PROBLEM REQUIREMENTS:
Reproduce the part of the post on JavaScript default parameters starting with "The below is" and going on through "for that object.".

Top of SELECTED TEXT

The below is a function fn where expected result is for a, b, c to defined at every call of fn, whether an object parameter is passed or not. If object is passed which sets property, property should be set only for that object.
const fn = (opts = {a:1, b:2, c:3}) => console.log(opts);
when called without parameters the result is
fn() // {a: 1, b: 2, c: 3}
when called with parameter, for example {b:7}, the expected result is
fn({b:7}) // {a: 1, b: 7, c: 3}
however, the actual result is
fn({b:7}) // {b: 7}
Was able to get expected result by defining an object outside of function and using Object.assign() within function body
const settings = {a: 1, b: 2, c: 3};
const fn = opts => {opts = Object.assign({}, settings, opts); console.log(opts)}
fn({b: 7}) // {a: 1, b: 7, c: 3}
fn(); // {a: 1, b: 2, c: 3}
/*
// does not log error; does not return expected result
const fn = (opts = Object.assign({}, settings, opts)) => console.log(opts)
*/
Can the above result be achieved solely utilizing default parameters, without defining an object to reference outside of function parameters or within function body?

Bottom of SELECTED TEXT
Top of MATERIAL SUPPLIED

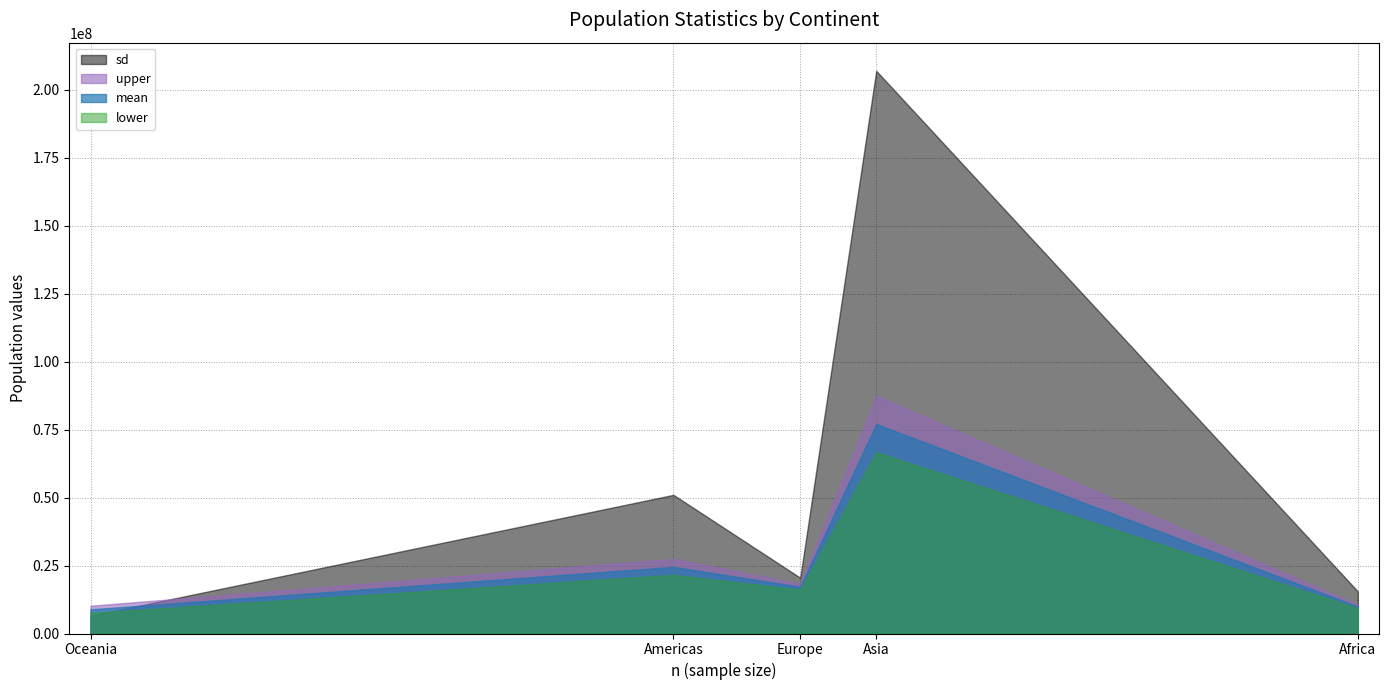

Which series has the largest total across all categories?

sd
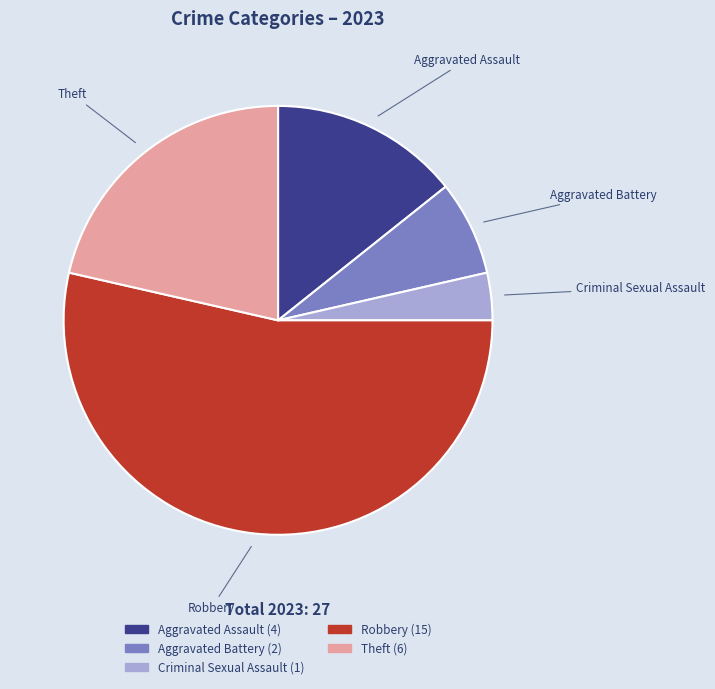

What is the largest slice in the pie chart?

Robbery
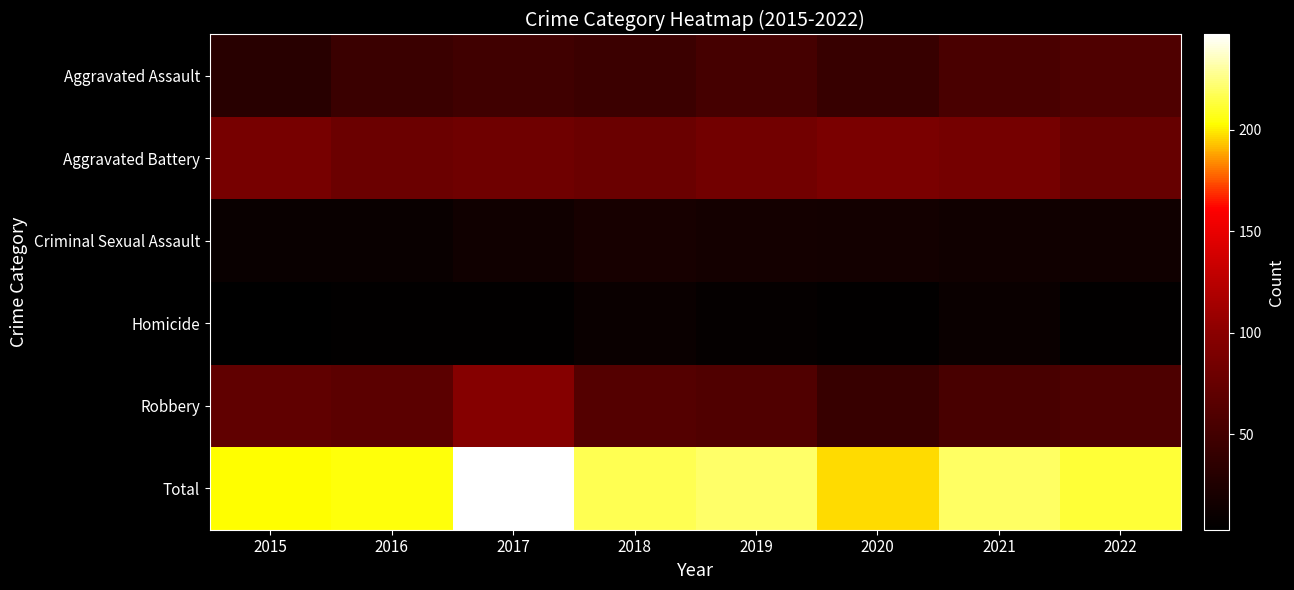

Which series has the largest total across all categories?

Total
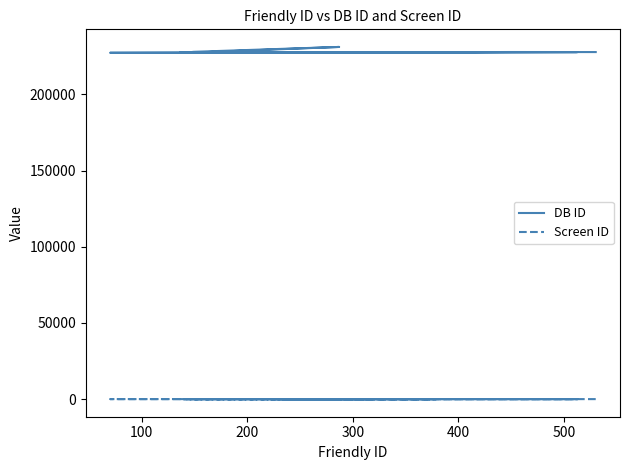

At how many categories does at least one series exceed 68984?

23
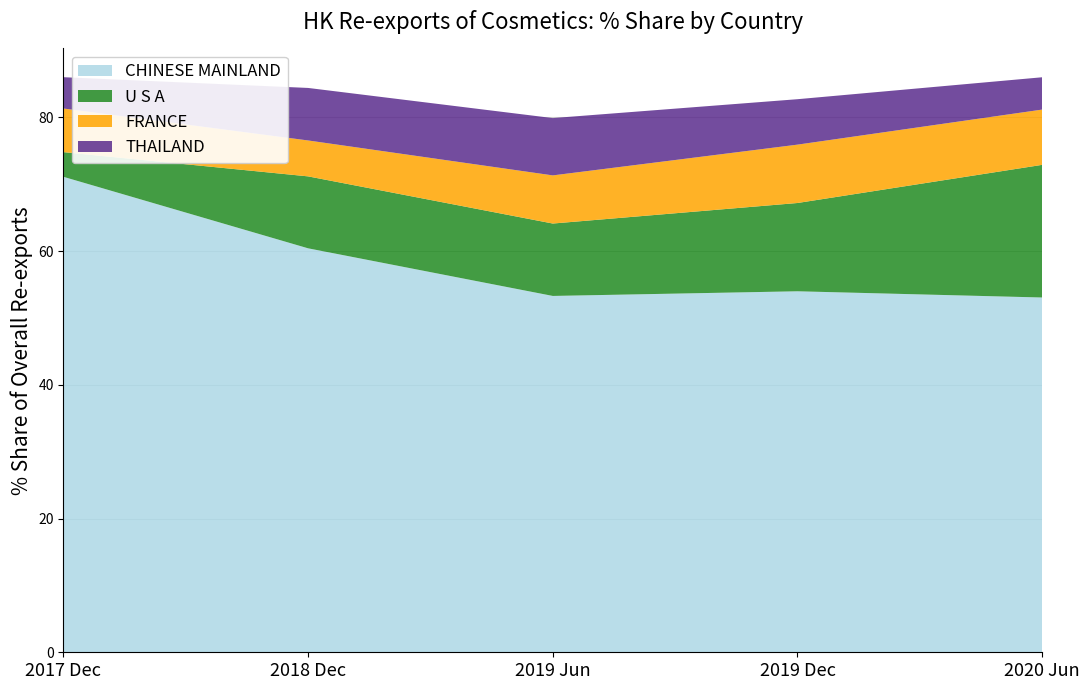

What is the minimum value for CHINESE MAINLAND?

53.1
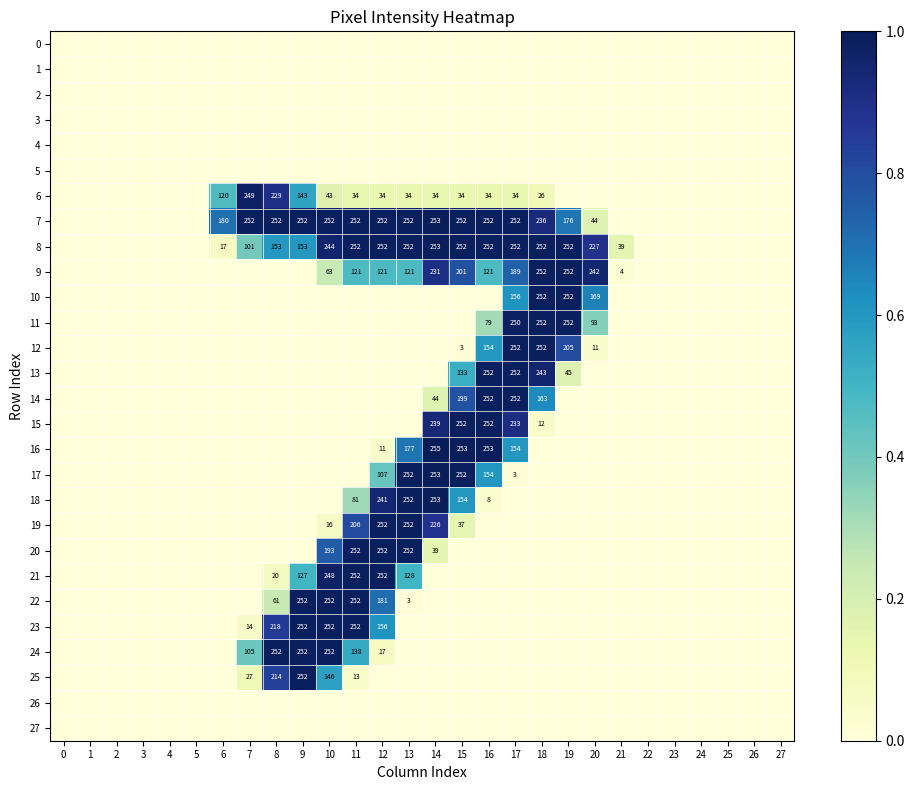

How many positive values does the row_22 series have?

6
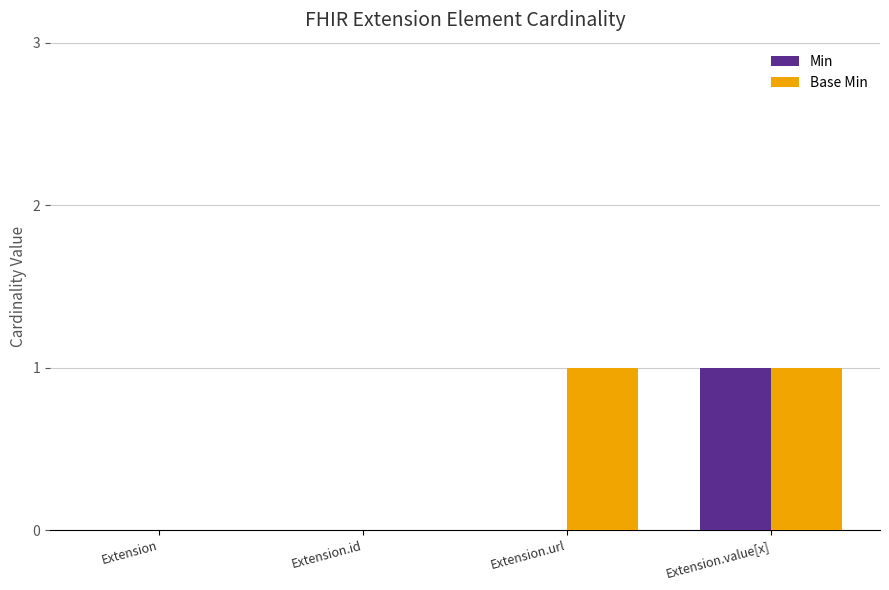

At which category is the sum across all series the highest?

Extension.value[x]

Bottom of MATERIAL SUPPLIED

REPLY:
The below is a function fn where expected result is for a, b, c to defined at every call of fn, whether an object parameter is passed or not. If object is passed which sets property, property should be set only for that object.